*** Dataset records ***

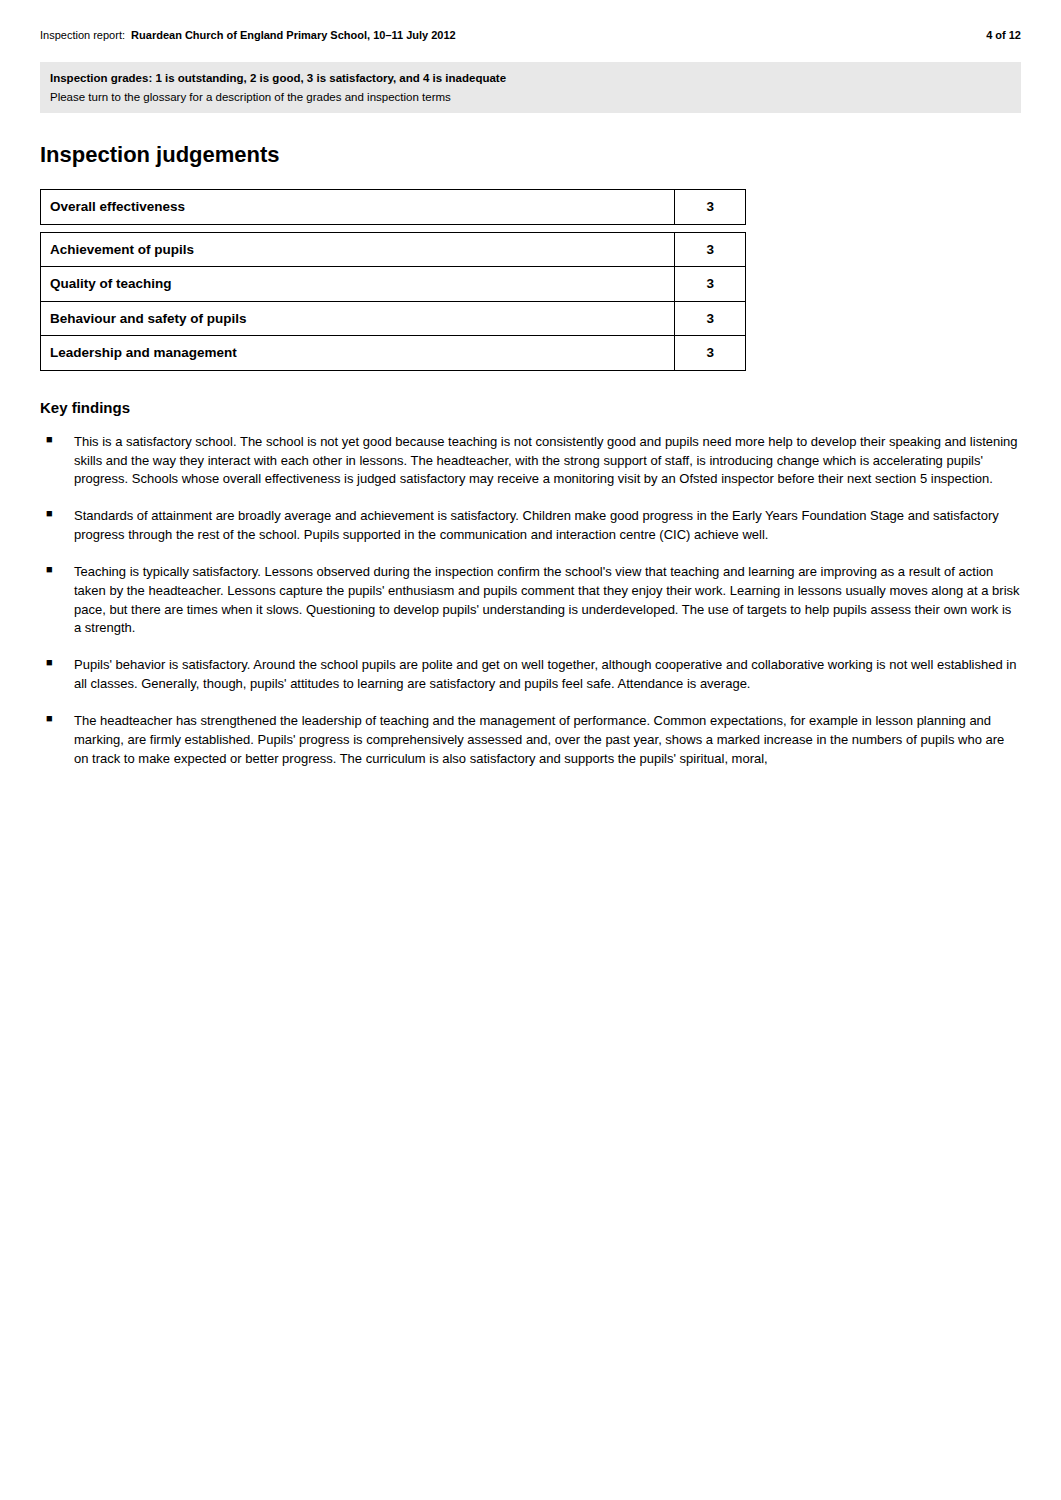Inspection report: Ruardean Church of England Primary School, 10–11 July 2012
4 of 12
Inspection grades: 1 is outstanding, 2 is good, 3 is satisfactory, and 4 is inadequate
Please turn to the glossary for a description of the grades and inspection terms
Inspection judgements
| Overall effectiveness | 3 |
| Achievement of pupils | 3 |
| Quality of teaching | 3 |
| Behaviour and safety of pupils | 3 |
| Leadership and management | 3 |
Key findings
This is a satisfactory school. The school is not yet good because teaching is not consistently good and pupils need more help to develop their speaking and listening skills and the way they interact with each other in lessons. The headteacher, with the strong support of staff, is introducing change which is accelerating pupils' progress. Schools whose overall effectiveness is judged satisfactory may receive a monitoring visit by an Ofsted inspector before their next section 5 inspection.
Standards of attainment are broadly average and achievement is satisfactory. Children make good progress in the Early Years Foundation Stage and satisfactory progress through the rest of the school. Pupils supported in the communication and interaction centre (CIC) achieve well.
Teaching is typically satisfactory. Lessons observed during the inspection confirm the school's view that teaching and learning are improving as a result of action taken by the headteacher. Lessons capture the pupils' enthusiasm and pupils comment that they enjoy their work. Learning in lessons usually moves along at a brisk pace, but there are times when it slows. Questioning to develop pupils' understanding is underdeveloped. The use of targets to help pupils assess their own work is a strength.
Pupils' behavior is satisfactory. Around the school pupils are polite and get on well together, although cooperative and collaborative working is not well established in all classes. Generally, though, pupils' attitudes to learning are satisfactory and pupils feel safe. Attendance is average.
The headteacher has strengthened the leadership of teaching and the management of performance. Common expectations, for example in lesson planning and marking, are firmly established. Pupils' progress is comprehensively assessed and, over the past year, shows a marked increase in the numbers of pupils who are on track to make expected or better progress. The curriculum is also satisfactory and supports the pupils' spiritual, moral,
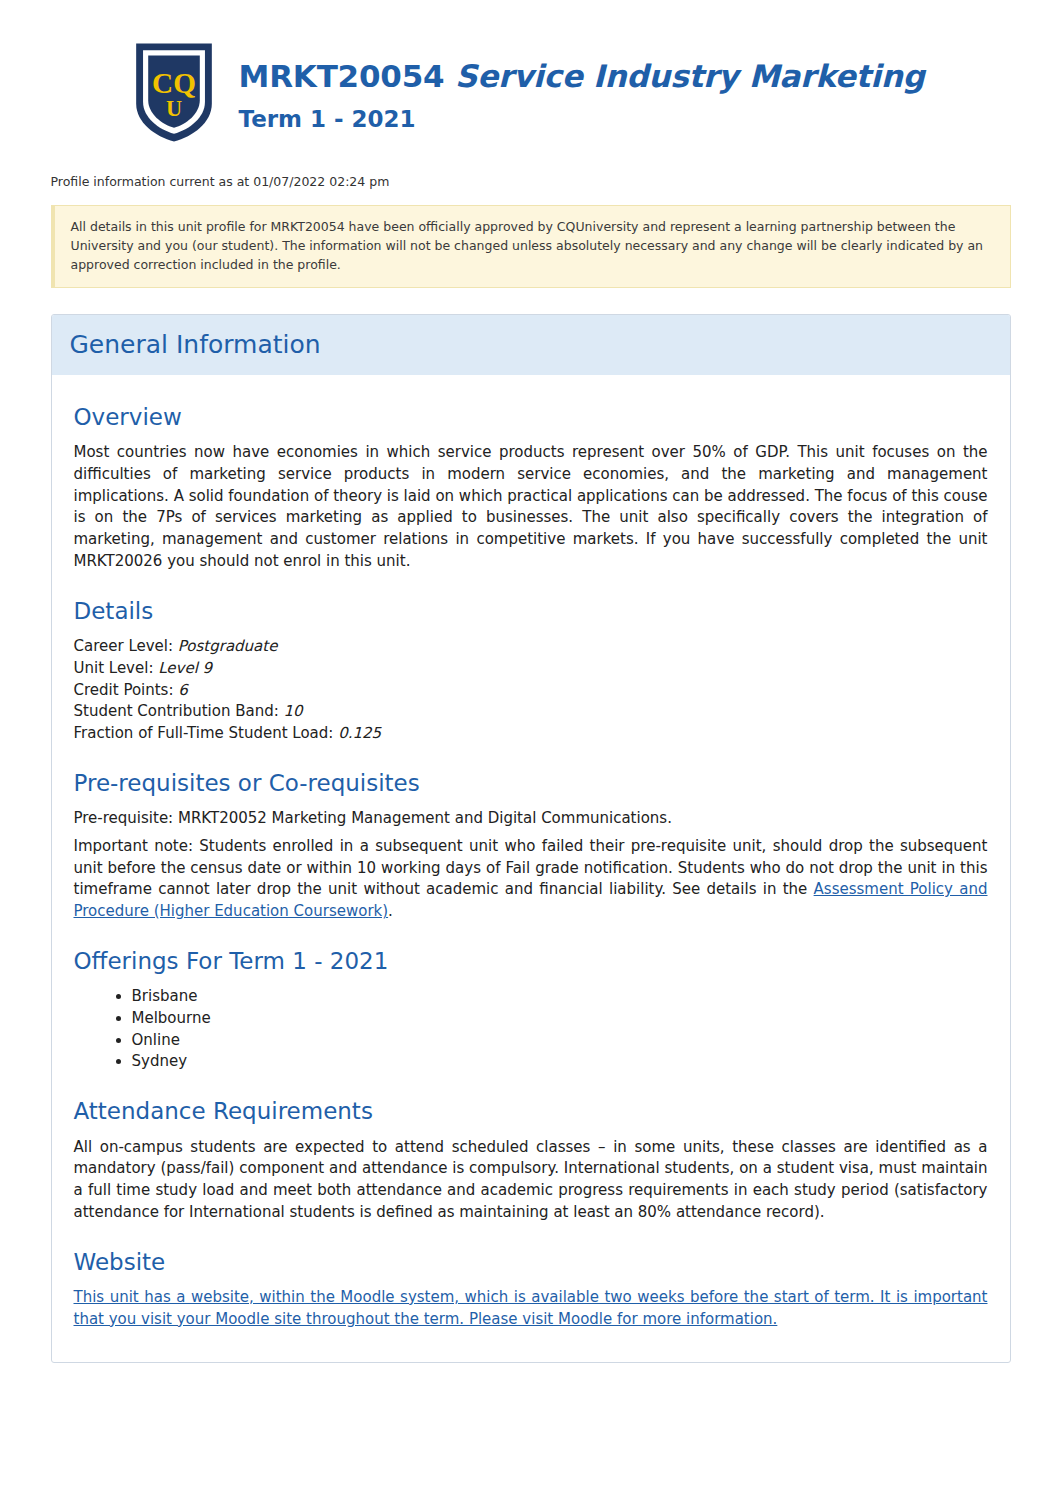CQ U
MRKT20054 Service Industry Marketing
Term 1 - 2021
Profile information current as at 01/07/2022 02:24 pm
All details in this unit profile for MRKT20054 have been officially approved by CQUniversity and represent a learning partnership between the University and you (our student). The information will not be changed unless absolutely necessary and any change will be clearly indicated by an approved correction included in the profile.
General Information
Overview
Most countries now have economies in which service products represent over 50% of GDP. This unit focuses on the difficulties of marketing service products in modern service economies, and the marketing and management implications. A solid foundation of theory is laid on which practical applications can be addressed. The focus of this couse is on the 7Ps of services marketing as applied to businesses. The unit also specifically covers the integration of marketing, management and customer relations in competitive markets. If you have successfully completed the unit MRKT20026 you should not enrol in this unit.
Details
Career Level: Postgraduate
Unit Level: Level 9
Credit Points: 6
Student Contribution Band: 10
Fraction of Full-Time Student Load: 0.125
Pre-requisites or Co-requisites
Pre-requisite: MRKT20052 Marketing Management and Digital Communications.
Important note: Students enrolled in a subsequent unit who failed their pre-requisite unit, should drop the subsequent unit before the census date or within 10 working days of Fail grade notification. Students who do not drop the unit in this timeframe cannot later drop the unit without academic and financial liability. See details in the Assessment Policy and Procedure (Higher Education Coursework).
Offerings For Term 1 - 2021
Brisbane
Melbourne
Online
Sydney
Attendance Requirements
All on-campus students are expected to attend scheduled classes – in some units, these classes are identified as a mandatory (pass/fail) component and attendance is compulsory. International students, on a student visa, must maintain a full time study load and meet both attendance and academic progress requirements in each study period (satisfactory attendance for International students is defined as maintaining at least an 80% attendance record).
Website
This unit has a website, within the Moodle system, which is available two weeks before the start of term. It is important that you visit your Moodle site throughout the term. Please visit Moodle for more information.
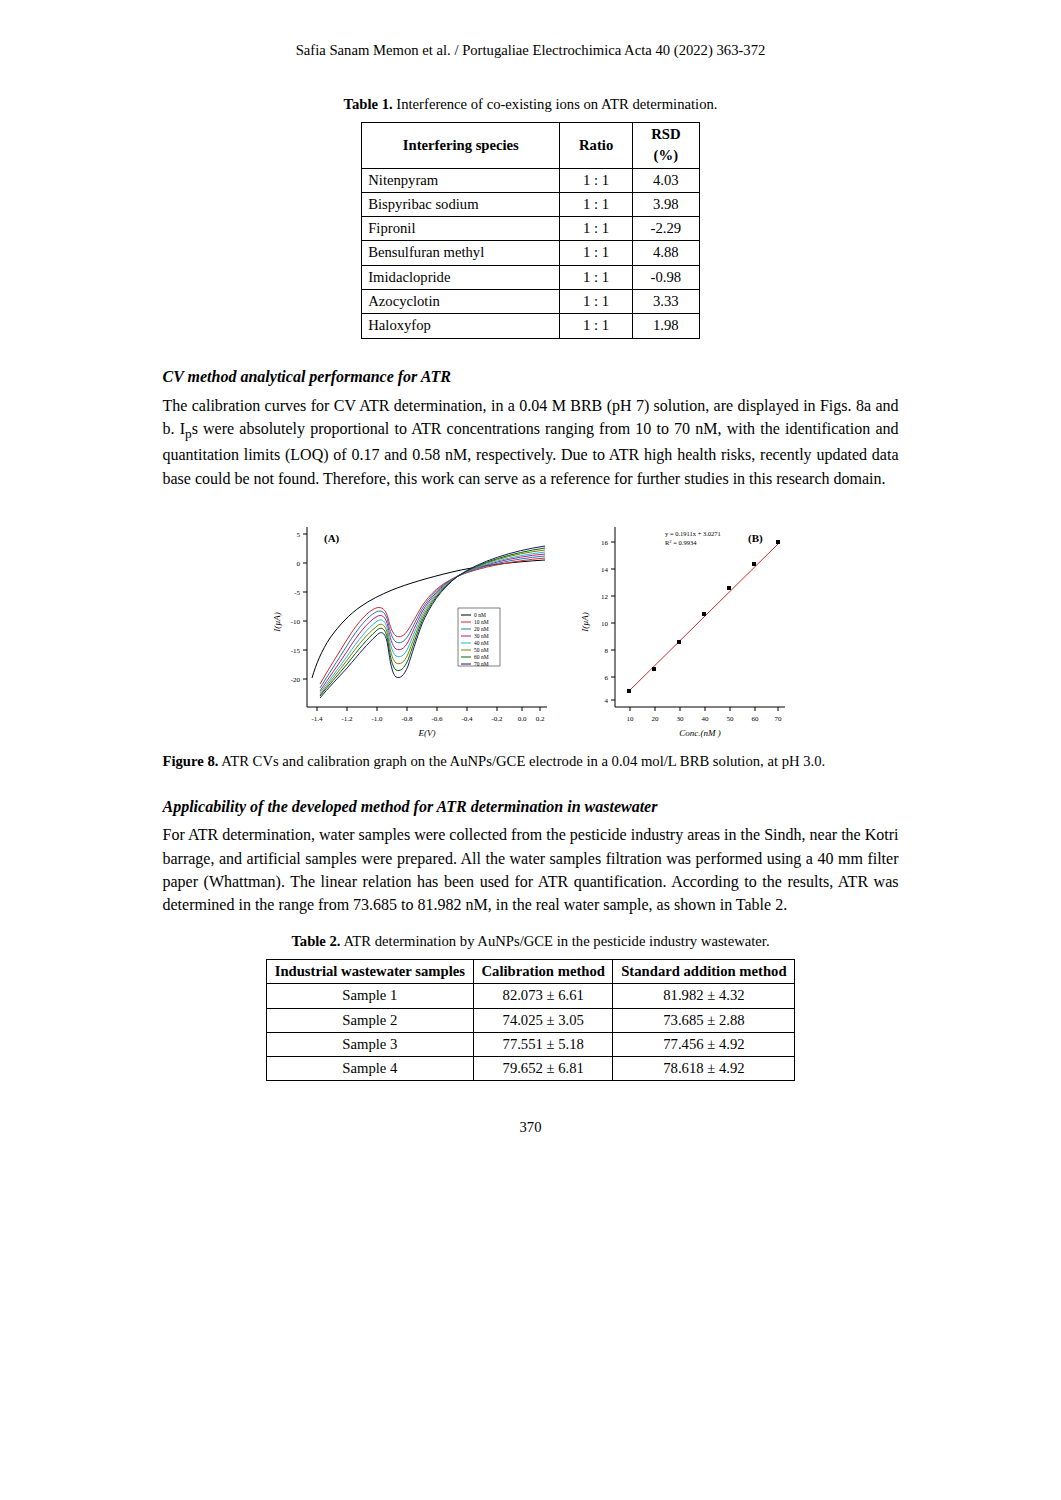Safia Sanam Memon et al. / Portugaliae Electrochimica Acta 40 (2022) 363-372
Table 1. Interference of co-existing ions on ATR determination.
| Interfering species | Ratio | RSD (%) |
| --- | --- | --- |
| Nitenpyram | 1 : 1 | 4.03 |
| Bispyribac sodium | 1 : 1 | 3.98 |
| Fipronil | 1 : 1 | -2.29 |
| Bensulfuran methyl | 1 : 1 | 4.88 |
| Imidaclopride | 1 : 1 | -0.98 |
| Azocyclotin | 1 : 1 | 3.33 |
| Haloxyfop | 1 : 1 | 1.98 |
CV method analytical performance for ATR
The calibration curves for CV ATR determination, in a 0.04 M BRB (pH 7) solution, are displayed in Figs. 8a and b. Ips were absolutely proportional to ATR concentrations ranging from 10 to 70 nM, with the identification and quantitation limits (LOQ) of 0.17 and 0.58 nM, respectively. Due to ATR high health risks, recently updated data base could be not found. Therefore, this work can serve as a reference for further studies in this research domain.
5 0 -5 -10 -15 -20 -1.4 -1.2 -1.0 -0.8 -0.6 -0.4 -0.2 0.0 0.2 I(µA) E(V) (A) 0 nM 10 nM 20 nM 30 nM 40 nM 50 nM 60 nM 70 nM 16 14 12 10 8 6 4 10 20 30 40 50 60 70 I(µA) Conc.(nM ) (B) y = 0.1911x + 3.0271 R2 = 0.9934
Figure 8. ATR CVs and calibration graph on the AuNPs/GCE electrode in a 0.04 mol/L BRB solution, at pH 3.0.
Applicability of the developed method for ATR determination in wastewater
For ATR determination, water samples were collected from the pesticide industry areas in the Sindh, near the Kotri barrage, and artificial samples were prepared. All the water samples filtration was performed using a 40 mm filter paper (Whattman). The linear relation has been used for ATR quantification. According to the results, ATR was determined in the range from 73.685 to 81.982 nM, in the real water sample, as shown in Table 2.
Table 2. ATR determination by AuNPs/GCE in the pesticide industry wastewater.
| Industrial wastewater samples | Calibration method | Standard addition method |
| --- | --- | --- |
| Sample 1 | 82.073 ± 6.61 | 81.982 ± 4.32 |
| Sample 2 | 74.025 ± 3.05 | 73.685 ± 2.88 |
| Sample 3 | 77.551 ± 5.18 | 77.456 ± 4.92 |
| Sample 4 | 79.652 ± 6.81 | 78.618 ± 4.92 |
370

*** End of Dataset records ***

§ **Exercise directions**: Pictures are to be left out, while the records are copied word for word.

§ **Result of this exercise**:
Inspection report: Ruardean Church of England Primary School, 10–11 July 2012
4 of 12
Inspection grades: 1 is outstanding, 2 is good, 3 is satisfactory, and 4 is inadequate
Please turn to the glossary for a description of the grades and inspection terms
Inspection judgements
| Overall effectiveness | 3 |
| Achievement of pupils | 3 |
| Quality of teaching | 3 |
| Behaviour and safety of pupils | 3 |
| Leadership and management | 3 |
Key findings
This is a satisfactory school. The school is not yet good because teaching is not consistently good and pupils need more help to develop their speaking and listening skills and the way they interact with each other in lessons. The headteacher, with the strong support of staff, is introducing change which is accelerating pupils' progress. Schools whose overall effectiveness is judged satisfactory may receive a monitoring visit by an Ofsted inspector before their next section 5 inspection.
Standards of attainment are broadly average and achievement is satisfactory. Children make good progress in the Early Years Foundation Stage and satisfactory progress through the rest of the school. Pupils supported in the communication and interaction centre (CIC) achieve well.
Teaching is typically satisfactory. Lessons observed during the inspection confirm the school's view that teaching and learning are improving as a result of action taken by the headteacher. Lessons capture the pupils' enthusiasm and pupils comment that they enjoy their work. Learning in lessons usually moves along at a brisk pace, but there are times when it slows. Questioning to develop pupils' understanding is underdeveloped. The use of targets to help pupils assess their own work is a strength.
Pupils' behavior is satisfactory. Around the school pupils are polite and get on well together, although cooperative and collaborative working is not well established in all classes. Generally, though, pupils' attitudes to learning are satisfactory and pupils feel safe. Attendance is average.
The headteacher has strengthened the leadership of teaching and the management of performance. Common expectations, for example in lesson planning and marking, are firmly established. Pupils' progress is comprehensively assessed and, over the past year, shows a marked increase in the numbers of pupils who are on track to make expected or better progress. The curriculum is also satisfactory and supports the pupils' spiritual, moral,
CQ U
MRKT20054 Service Industry Marketing
Term 1 - 2021
Profile information current as at 01/07/2022 02:24 pm
All details in this unit profile for MRKT20054 have been officially approved by CQUniversity and represent a learning partnership between the University and you (our student). The information will not be changed unless absolutely necessary and any change will be clearly indicated by an approved correction included in the profile.
General Information
Overview
Most countries now have economies in which service products represent over 50% of GDP. This unit focuses on the difficulties of marketing service products in modern service economies, and the marketing and management implications. A solid foundation of theory is laid on which practical applications can be addressed. The focus of this couse is on the 7Ps of services marketing as applied to businesses. The unit also specifically covers the integration of marketing, management and customer relations in competitive markets. If you have successfully completed the unit MRKT20026 you should not enrol in this unit.
Details
Career Level: Postgraduate
Unit Level: Level 9
Credit Points: 6
Student Contribution Band: 10
Fraction of Full-Time Student Load: 0.125
Pre-requisites or Co-requisites
Pre-requisite: MRKT20052 Marketing Management and Digital Communications.
Important note: Students enrolled in a subsequent unit who failed their pre-requisite unit, should drop the subsequent unit before the census date or within 10 working days of Fail grade notification. Students who do not drop the unit in this timeframe cannot later drop the unit without academic and financial liability. See details in the Assessment Policy and Procedure (Higher Education Coursework).
Offerings For Term 1 - 2021
Brisbane
Melbourne
Online
Sydney
Attendance Requirements
All on-campus students are expected to attend scheduled classes – in some units, these classes are identified as a mandatory (pass/fail) component and attendance is compulsory. International students, on a student visa, must maintain a full time study load and meet both attendance and academic progress requirements in each study period (satisfactory attendance for International students is defined as maintaining at least an 80% attendance record).
Website
This unit has a website, within the Moodle system, which is available two weeks before the start of term. It is important that you visit your Moodle site throughout the term. Please visit Moodle for more information.
Safia Sanam Memon et al. / Portugaliae Electrochimica Acta 40 (2022) 363-372
Table 1. Interference of co-existing ions on ATR determination.
| Interfering species | Ratio | RSD (%) |
| --- | --- | --- |
| Nitenpyram | 1 : 1 | 4.03 |
| Bispyribac sodium | 1 : 1 | 3.98 |
| Fipronil | 1 : 1 | -2.29 |
| Bensulfuran methyl | 1 : 1 | 4.88 |
| Imidaclopride | 1 : 1 | -0.98 |
| Azocyclotin | 1 : 1 | 3.33 |
| Haloxyfop | 1 : 1 | 1.98 |
CV method analytical performance for ATR
The calibration curves for CV ATR determination, in a 0.04 M BRB (pH 7) solution, are displayed in Figs. 8a and b. Ips were absolutely proportional to ATR concentrations ranging from 10 to 70 nM, with the identification and quantitation limits (LOQ) of 0.17 and 0.58 nM, respectively. Due to ATR high health risks, recently updated data base could be not found. Therefore, this work can serve as a reference for further studies in this research domain.
5 0 -5 -10 -15 -20 -1.4 -1.2 -1.0 -0.8 -0.6 -0.4 -0.2 0.0 0.2 I(µA) E(V) (A) 0 nM 10 nM 20 nM 30 nM 40 nM 50 nM 60 nM 70 nM 16 14 12 10 8 6 4 10 20 30 40 50 60 70 I(µA) Conc.(nM ) (B) y = 0.1911x + 3.0271 R2 = 0.9934
Figure 8. ATR CVs and calibration graph on the AuNPs/GCE electrode in a 0.04 mol/L BRB solution, at pH 3.0.
Applicability of the developed method for ATR determination in wastewater
For ATR determination, water samples were collected from the pesticide industry areas in the Sindh, near the Kotri barrage, and artificial samples were prepared. All the water samples filtration was performed using a 40 mm filter paper (Whattman). The linear relation has been used for ATR quantification. According to the results, ATR was determined in the range from 73.685 to 81.982 nM, in the real water sample, as shown in Table 2.
Table 2. ATR determination by AuNPs/GCE in the pesticide industry wastewater.
| Industrial wastewater samples | Calibration method | Standard addition method |
| --- | --- | --- |
| Sample 1 | 82.073 ± 6.61 | 81.982 ± 4.32 |
| Sample 2 | 74.025 ± 3.05 | 73.685 ± 2.88 |
| Sample 3 | 77.551 ± 5.18 | 77.456 ± 4.92 |
| Sample 4 | 79.652 ± 6.81 | 78.618 ± 4.92 |
370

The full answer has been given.